Japan's 10-year bond yields increased to their highest level since 2015 against this backdrop, and the yen strengthened to 133.21 against the dollar, rising more than 3% at one point. Overall, the Japanese banking industry expanded by 5%.

It should be noted that up until this point, the Bank of Japan has stood out from other central banks, the majority of which have switched to a stricter stance. Today, it was revealed that the Monetary Authority of Japan had modified its yield curve control program, allowing the value of 10-year bonds to increase to about 0.5% from the previous maximum of 0.25%.

A declining dollar helped the price of gold on the commodity markets, and West Texas Intermediate crude oil futures increased above $75 per barrel.
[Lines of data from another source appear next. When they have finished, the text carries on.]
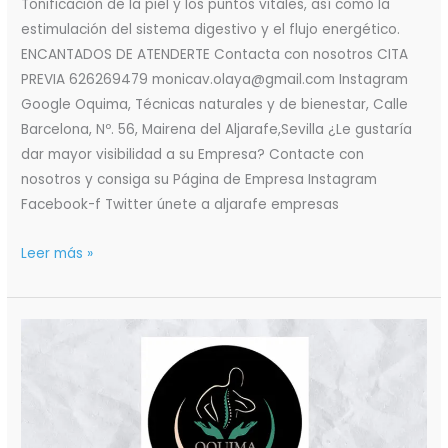
Tonificación de la piel y los puntos vitales, así como la
estimulación del sistema digestivo y el flujo energético.
ENCANTADOS DE ATENDERTE Contacta con nosotros CITA
PREVIA 626269479 monicav.olaya@gmail.com Instagram
Google Oquima, Técnicas naturales y de bienestar, Calle
Barcelona, Nº. 56, Mairena del Aljarafe,Sevilla ¿Le gustaría
dar mayor visibilidad a su Empresa? Contacte con
nosotros y consiga su Página de Empresa Instagram
Facebook-f Twitter únete a aljarafe empresas
Leer más »
Oquima
Masaje
con
Moxibustión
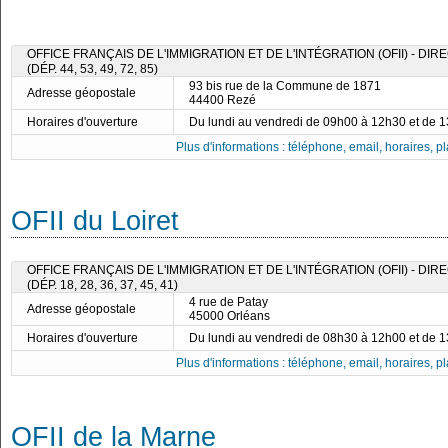
OFFICE FRANÇAIS DE L'IMMIGRATION ET DE L'INTÉGRATION (OFII) - D
(DÉP. 44, 53, 49, 72, 85)
93 bis rue de la Commune de 1871
Adresse géopostale
44400 Rezé
Horaires d'ouverture
Du lundi au vendredi de 09h00 à 12h30 et de 
Plus d'informations : téléphone, email, horaires, pla
OFII du Loiret
OFFICE FRANÇAIS DE L'IMMIGRATION ET DE L'INTÉGRATION (OFII) - D
(DÉP. 18, 28, 36, 37, 45, 41)
4 rue de Patay
Adresse géopostale
45000 Orléans
Horaires d'ouverture
Du lundi au vendredi de 08h30 à 12h00 et de 
Plus d'informations : téléphone, email, horaires, pla
OFII de la Marne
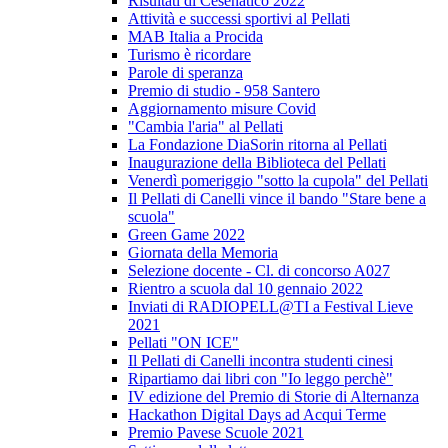
Risultati di Cesenatico 2022
Attività e successi sportivi al Pellati
MAB Italia a Procida
Turismo è ricordare
Parole di speranza
Premio di studio - 958 Santero
Aggiornamento misure Covid
"Cambia l'aria" al Pellati
La Fondazione DiaSorin ritorna al Pellati
Inaugurazione della Biblioteca del Pellati
Venerdì pomeriggio "sotto la cupola" del Pellati
Il Pellati di Canelli vince il bando "Stare bene a
scuola"
Green Game 2022
Giornata della Memoria
Selezione docente - Cl. di concorso A027
Rientro a scuola dal 10 gennaio 2022
Inviati di RADIOPELL@TI a Festival Lieve
2021
Pellati "ON ICE"
Il Pellati di Canelli incontra studenti cinesi
Ripartiamo dai libri con "Io leggo perchè"
IV edizione del Premio di Storie di Alternanza
Hackathon Digital Days ad Acqui Terme
Premio Pavese Scuole 2021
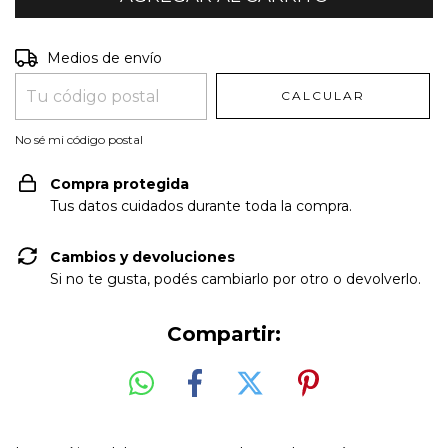
Entregas para el CP:
CAMBIAR CP
Medios de envío
CALCULAR
No sé mi código postal
Compra protegida
Tus datos cuidados durante toda la compra.
Cambios y devoluciones
Si no te gusta, podés cambiarlo por otro o devolverlo.
Compartir:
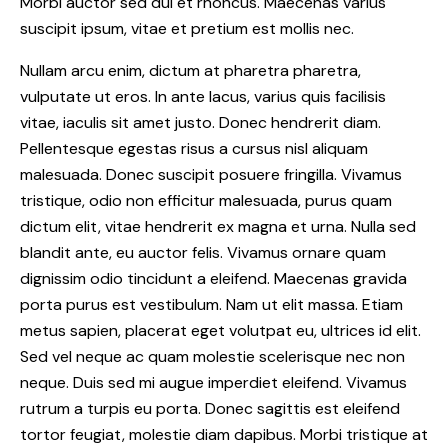
Morbi auctor sed dui et rhoncus. Maecenas varius
suscipit ipsum, vitae et pretium est mollis nec.
Nullam arcu enim, dictum at pharetra pharetra,
vulputate ut eros. In ante lacus, varius quis facilisis
vitae, iaculis sit amet justo. Donec hendrerit diam.
Pellentesque egestas risus a cursus nisl aliquam
malesuada. Donec suscipit posuere fringilla. Vivamus
tristique, odio non efficitur malesuada, purus quam
dictum elit, vitae hendrerit ex magna et urna. Nulla sed
blandit ante, eu auctor felis. Vivamus ornare quam
dignissim odio tincidunt a eleifend. Maecenas gravida
porta purus est vestibulum. Nam ut elit massa. Etiam
metus sapien, placerat eget volutpat eu, ultrices id elit.
Sed vel neque ac quam molestie scelerisque nec non
neque. Duis sed mi augue imperdiet eleifend. Vivamus
rutrum a turpis eu porta. Donec sagittis est eleifend
tortor feugiat, molestie diam dapibus. Morbi tristique at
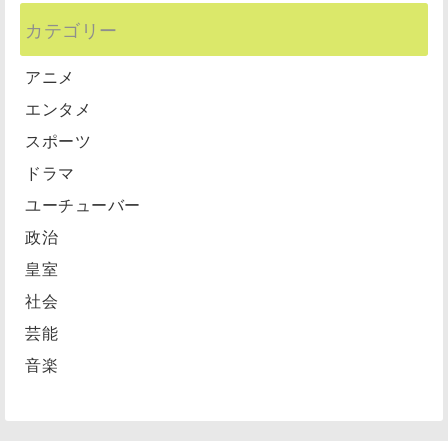
カテゴリー
アニメ
エンタメ
スポーツ
ドラマ
ユーチューバー
政治
皇室
社会
芸能
音楽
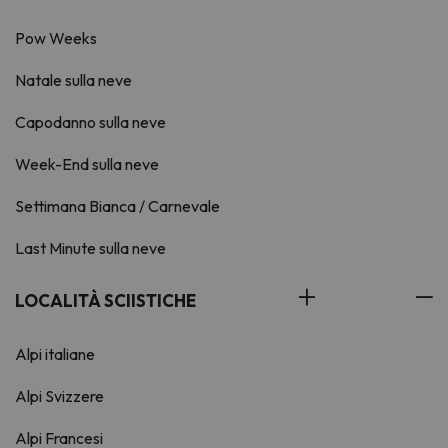
Pow Weeks
Natale sulla neve
Capodanno sulla neve
Week-End sulla neve
Settimana Bianca / Carnevale
Last Minute sulla neve
LOCALITÀ SCIISTICHE
Alpi italiane
Alpi Svizzere
Alpi Francesi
US Premarket on December 20: The Bank of Japan has changed the course of its policy

According to the S&P 500's technical picture, the index might keep declining. Today, securing $3,802 will be of utmost importance. We can anticipate a rise in demand as long as trading is done above this range. Additionally, this establishes favorable conditions for boosting the trading instrument to $3,828 and $3,858, with the potential to reach $3,891. The $3,923 level is a little higher; it will be challenging to surpass it. Buyers simply have to declare themselves around $3,802 in the event of a downward movement, as pressure on the index will rise below these levels. The trading instrument will quickly reach $3,773 on a breakdown, with the $3,735 region serving as the farthest target.